I’m pleased to see the boundaries of acceptable discourse edge open a bit wider.
Glad to hear someone mention manufacturing. I like what Parker is saying but will labour follow through. Look at Singapore. They have the highest rate of income per capita and their population is very similar and a lot less land! The only way it can be done is through tax incentives because the labour here can’t compete with asia. I don’t mean bringing in the banks to shuffle money around. Ireland did it and paid a heavy price. If banks get complete tax subsidies, then they become parasites. Draco is somewhat right about regulating the free market to a certain degree, particularly banks. But too much will stifle manufacturing. Fisher and Pykle didn’t have to go offshore if there were tax incentives to keep them here. Maybe that is what Parker is talking about.
Bollocks. There’s a number of ways to do it but, as history shows, maintaining the capitalist free-market system through subsidies isn’t one of them.
They didn’t have to go offshore so I suspect that even if we had given them
subsidiestax incentives they still would have left. Probably used thesubsidiestax incentives to help fund their move.As for Singapore, well, they still have poverty issues.
They didn’t have to go offshore so I suspect that even if we had given them subsidies tax incentives they still would have left. Probably used the subsidies tax incentives to help fund their move.
So, your saying regulate all the private sector.. it’s been done but didn’t work. It’s called communism. To fund their move? That’s a generalization. There was no effort to keep them here only a “bad bad employer looking for cheap labour” from Helen Clark and Labour. Your response?? “good riddance.” But tell that to the employees that lost their jobs.

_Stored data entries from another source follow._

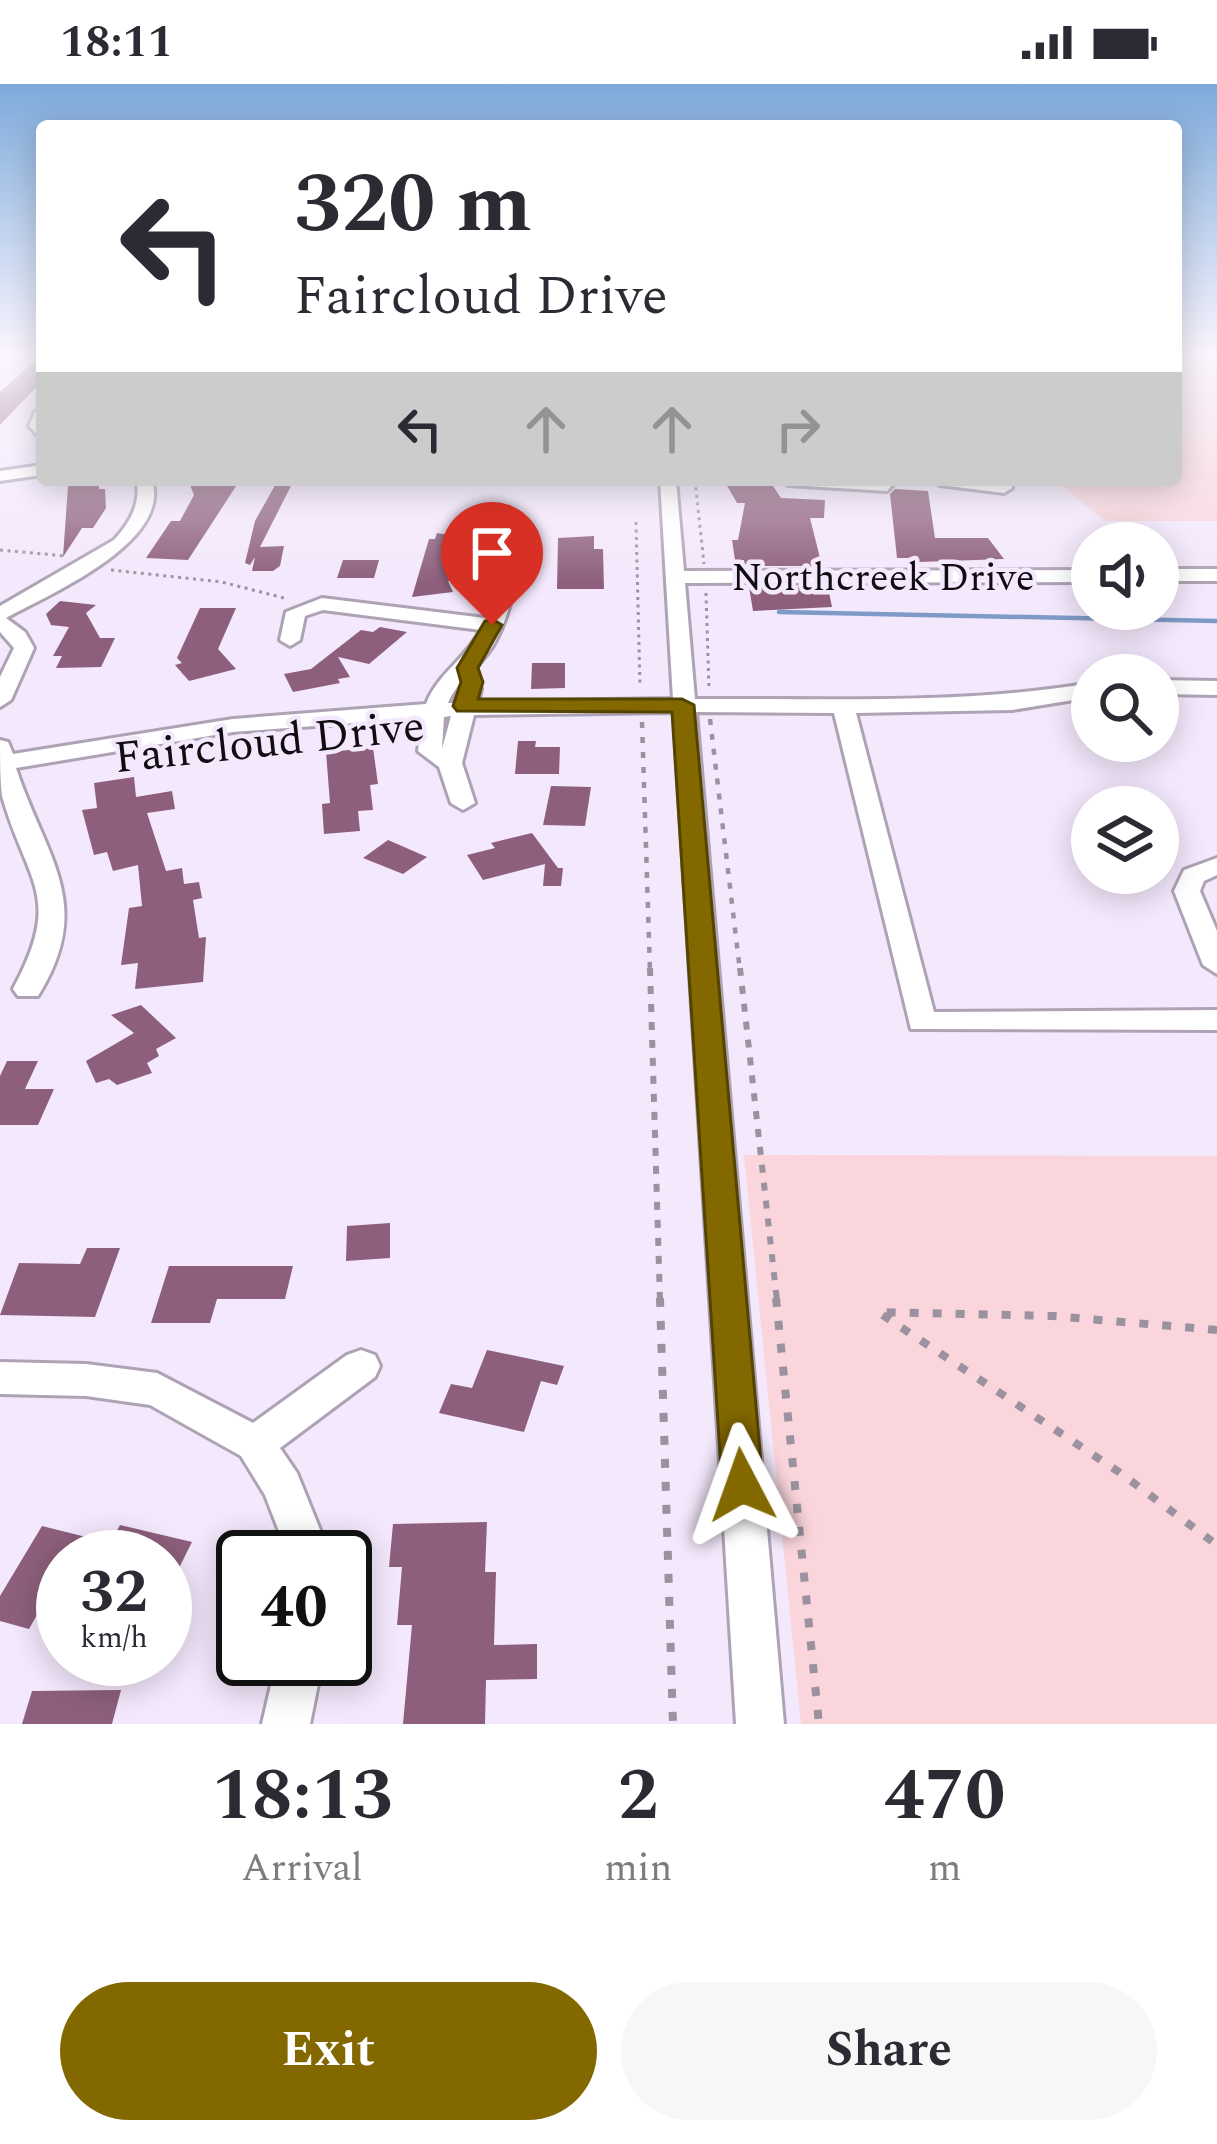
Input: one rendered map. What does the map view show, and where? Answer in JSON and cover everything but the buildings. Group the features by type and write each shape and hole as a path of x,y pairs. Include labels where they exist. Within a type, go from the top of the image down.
{"street":[{"path":"0,476 36,471"},
{"path":"0,614 93,562 136,527 148,493 146,486"},
{"path":"669,486 690,577 696,713 694,815 760,1724"},
{"path":"450,763 430,751 435,714 447,682 468,668 492,625 503,574 526,531"},
{"path":"1179,575 1217,575"},
{"name":"Northcreek Drive","path":"690,577 1071,576"},
{"path":"290,640 296,612 308,605 492,625"},
{"path":"0,623 18,636 24,648 0,700"},
{"path":"463,803 450,763 472,682 468,668"},
{"path":"1179,687 1217,688"},
{"path":"845,714 1012,703 1071,693"},
{"path":"845,714 1036,715 1071,708"},
{"name":"Faircloud Drive","path":"1,765 435,714 845,714"},
{"path":"845,714 922,1022 1217,1020"},
{"path":"1,765 55,907 52,938 28,989"},
{"path":"1217,866 1193,876 1187,891 1217,965"},
{"path":"255,1444 361,1366"},
{"path":"0,1378 86,1380 157,1389 255,1444 282,1486 299,1530"},
{"path":"286,1724 294,1686"}],"path":[{"path":"695,486 690,577 696,713 763,1159 819,1724"},
{"path":"636,522 674,1724"},
{"path":"0,550 93,562 133,574 222,582 308,605"},
{"path":"1217,1330 1053,1316 878,1312 1119,1472 1217,1545"}],"shaded area":[{"path":"1182,432 1217,432 1217,521 1105,521 1063,486 1182,486"},
{"path":"744,1155 1217,1156 1217,1724 801,1724"}],"waterway":[{"path":"779,612 1217,621"}],"route":[{"path":"492,625 468,668 472,682 465,706 682,705 742,1485"}]}
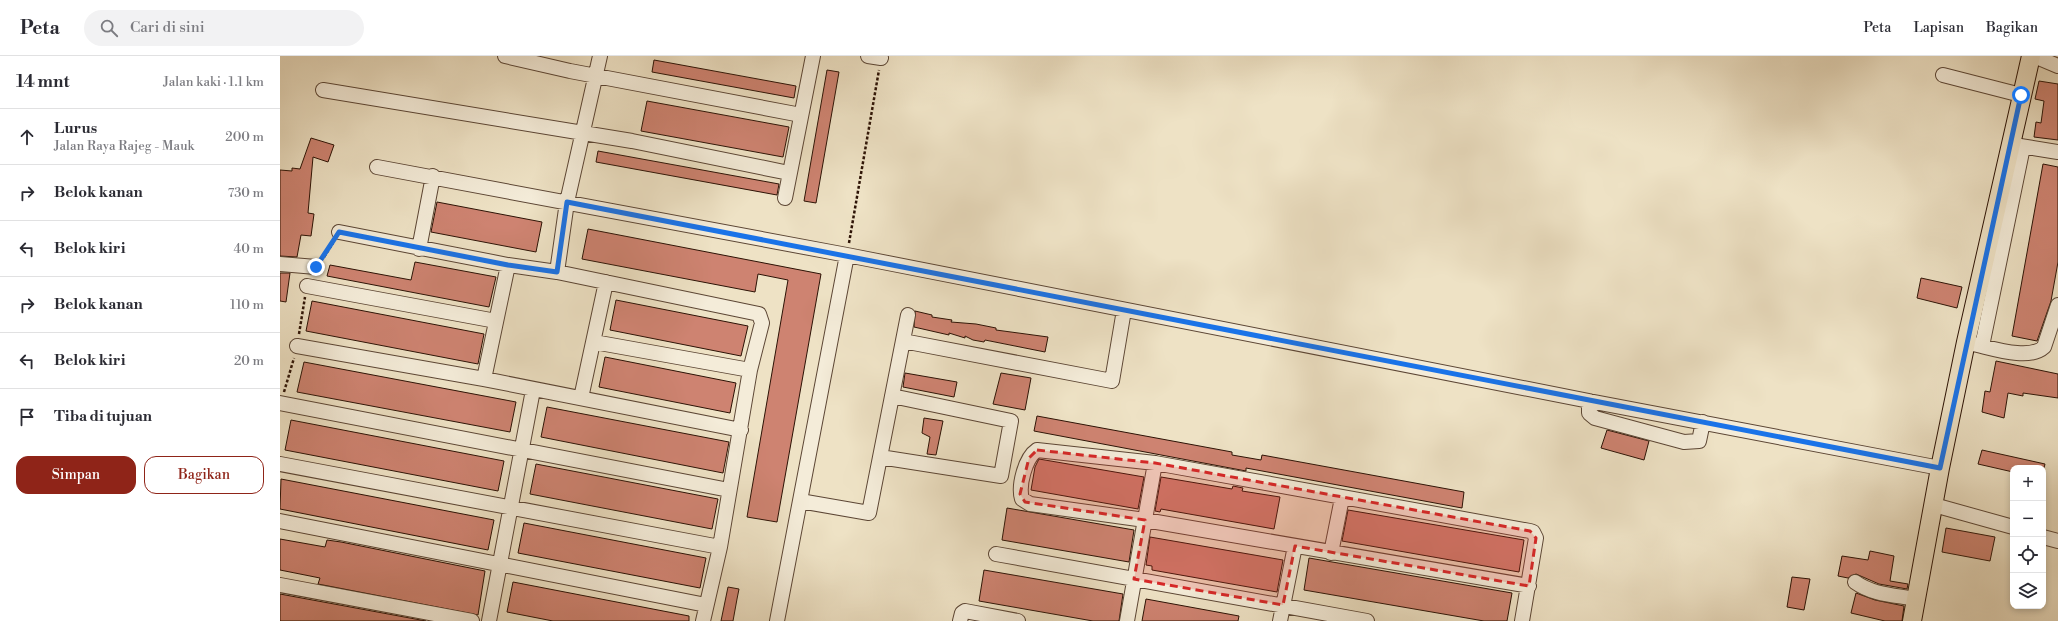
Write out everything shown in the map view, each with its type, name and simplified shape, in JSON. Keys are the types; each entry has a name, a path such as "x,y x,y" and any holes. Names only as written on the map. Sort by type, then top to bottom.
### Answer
{"main road":[{"path":"1912,621 1940,468 1974,344 2016,146 2021,95 2031,56"}],"street":[{"path":"505,56 596,76 801,115"},
{"path":"557,272 567,202 600,56"},
{"path":"786,198 789,173 813,56"},
{"path":"2034,56 2058,66"},
{"path":"1943,75 2021,95"},
{"path":"323,90 583,135 632,141 789,173"},
{"path":"2016,146 2058,152"},
{"path":"377,167 433,176 847,255 1589,401 1940,468"},
{"path":"419,249 433,176"},
{"path":"339,232 419,249 557,272 759,314 762,323 750,370 720,547 703,621"},
{"path":"777,621 847,255"},
{"path":"280,264 316,267"},
{"path":"484,379 508,265"},
{"path":"581,398 606,282"},
{"path":"307,286 496,322"},
{"path":"1974,344 2025,354 2039,351 2044,347 2058,305"},
{"path":"903,342 1112,381 1124,310"},
{"path":"800,501 869,513 908,315"},
{"path":"594,342 750,370"},
{"path":"297,346 484,379 533,390 581,398 741,430"},
{"path":"489,621 533,390"},
{"path":"880,457 1001,476 1011,421 892,396"},
{"path":"1589,401 1589,413 1595,418 1684,442 1699,441 1703,422"},
{"path":"280,403 522,448 729,490"},
{"path":"1522,621 1529,586 1536,538 1533,532 1155,463 1037,450 1029,458 1024,471 1020,494 1025,502 1144,520 1529,586"},
{"path":"1127,621 1155,463"},
{"path":"280,464 720,547"},
{"path":"1331,553 1342,498"},
{"path":"1934,505 2010,526"},
{"path":"280,521 499,566 706,605"},
{"path":"2046,538 2058,542"},
{"path":"1280,621 1295,546"},
{"path":"996,554 1367,621"},
{"path":"1855,582 1864,589 1877,593 1916,599"},
{"path":"280,585 440,618 472,621"},
{"path":"960,621 962,613 965,611 1018,621"}],"path":[{"path":"847,255 875,57"},
{"path":"316,267 339,232"}],"highlighted area":[{"path":"1037,450 1155,463 1530,531 1536,538 1529,586 1295,546 1283,605 1134,579 1145,520 1025,502 1020,494 1029,458"}],"building":[{"path":"654,60 796,86 794,98 652,72"},
{"path":"827,70 839,72 816,203 804,201"},
{"path":"2039,81 2058,84 2058,140 2034,137 2036,122 2041,123 2044,101 2035,99"},
{"path":"647,101 789,127 783,157 641,131"},
{"path":"311,138 334,145 328,162 313,157 308,213 314,214 311,236 301,235 297,257 280,256 280,170 292,171 292,168 300,169"},
{"path":"598,151 779,184 777,195 596,162"},
{"path":"2043,164 2058,167 2058,262 2051,301 2037,341 2012,336"},
{"path":"437,202 542,222 536,252 431,232"},
{"path":"588,229 821,274 777,522 747,517 788,280 758,274 755,292 582,259"},
{"path":"415,262 496,277 489,307 327,276 330,265 411,280"},
{"path":"280,273 290,273 286,302 280,301"},
{"path":"1921,278 1962,287 1957,308 1917,298"},
{"path":"616,300 748,326 741,356 610,330"},
{"path":"312,301 484,334 478,364 306,331"},
{"path":"915,311 932,315 932,317 952,320 951,322 976,324 996,328 996,330 1048,337 1045,352 985,340 984,342 973,340 965,336 965,338 949,333 949,335 914,327"},
{"path":"605,357 736,383 730,413 599,387"},
{"path":"1996,361 2058,374 2058,398 2023,393 2023,396 2008,393 2004,418 1982,412 1985,391 1990,392"},
{"path":"304,362 516,402 510,432 297,392"},
{"path":"905,373 957,382 954,397 903,387"},
{"path":"1001,373 1031,378 1025,410 993,404"},
{"path":"547,407 729,442 723,473 541,437"},
{"path":"1037,416 1232,452 1232,455 1261,460 1262,455 1464,492 1462,508 1246,468 1246,471 1034,431"},
{"path":"924,418 943,421 936,455 927,454 930,437 922,433"},
{"path":"291,420 504,461 498,491 285,450"},
{"path":"1607,430 1649,441 1644,460 1601,448"},
{"path":"1982,450 2045,464 2010,465 2010,471 1978,464"},
{"path":"1039,459 1144,477 1138,509 1031,490 1035,467"},
{"path":"536,464 718,499 712,529 530,494"},
{"path":"1161,477 1232,489 1233,486 1243,488 1242,491 1280,497 1274,529 1161,509 1160,512 1155,511"},
{"path":"281,479 494,520 488,550 280,509"},
{"path":"1007,508 1134,530 1129,562 1002,540"},
{"path":"1348,510 1524,540 1519,572 1342,541"},
{"path":"524,523 706,558 700,588 518,553"},
{"path":"1946,528 1995,537 1990,561 1942,552"},
{"path":"1150,537 1283,560 1277,592 1152,570 1152,566 1146,565"},
{"path":"280,539 325,547 327,540 341,542 485,571 478,615 318,584 320,578 280,570"},
{"path":"1870,551 1894,556 1890,581 1908,584 1907,589 1879,584 1856,574 1848,578 1838,576 1842,556 1868,560"},
{"path":"1309,558 1512,593 1507,621 1484,621 1304,590"},
{"path":"984,570 1123,594 1119,621 1093,621 979,601"},
{"path":"1792,577 1810,579 1804,610 1787,607"},
{"path":"513,582 689,616 689,621 553,621 507,612"},
{"path":"728,587 739,589 733,621 721,621"},
{"path":"1856,593 1875,600 1904,606 1902,621 1885,621 1851,613"},
{"path":"280,594 426,621 280,621"},
{"path":"1146,599 1239,616 1238,621 1142,621"}],"route":[{"path":"316,267 321,262 339,232 419,249 557,272 567,202 847,255 1589,401 1940,468 1966,342 2021,95"}]}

http://sg.news.yahoo.com/s%E2%80%99pore-is-now-richest-in-the-world.html
I thought it was great that he committed to supporting manufacturing in New Zealand, to a union audience.
He did not lay out any policy instruments to do so – hopefully they won’t leave these announcements to the last minute like last time.
I had no idea that he had had a major accident while labouring on a road working gang. Interesting.
He clearly cribbed pretty heavily from Wayne Swan’s speech a month ago. Sure he didn’t need to do that. OK, he’s not Sam Seabourne or William Saphire, but yinno….
If Labour can do ten more of these in two months they will begin to turn the tide away from the arcane and Byzantine internal politics and start making some policy stories, like a good Opposition.
Definitely a solid meat and two veg effort.
Jack
Lets look at Singapore not through tinted glasses.
The Singapore model of Governance – restricting political freedoms for security and the greater economic good – is that it only works if the ruling elite, and above all the man at the helm, leads by example, avoids the temptations offerred by high office and near-total control of the political apparatus.
And I love going to Singapore.
Could not see New Zealanders accepting these disciplines, where it is believed wrongly that Jack is still as good as his master. There is an enormous class systems in Singapore.
… on top of Labour’s other macro-economic policies which include a capital gains tax
Wait, capital gains tax is back on now?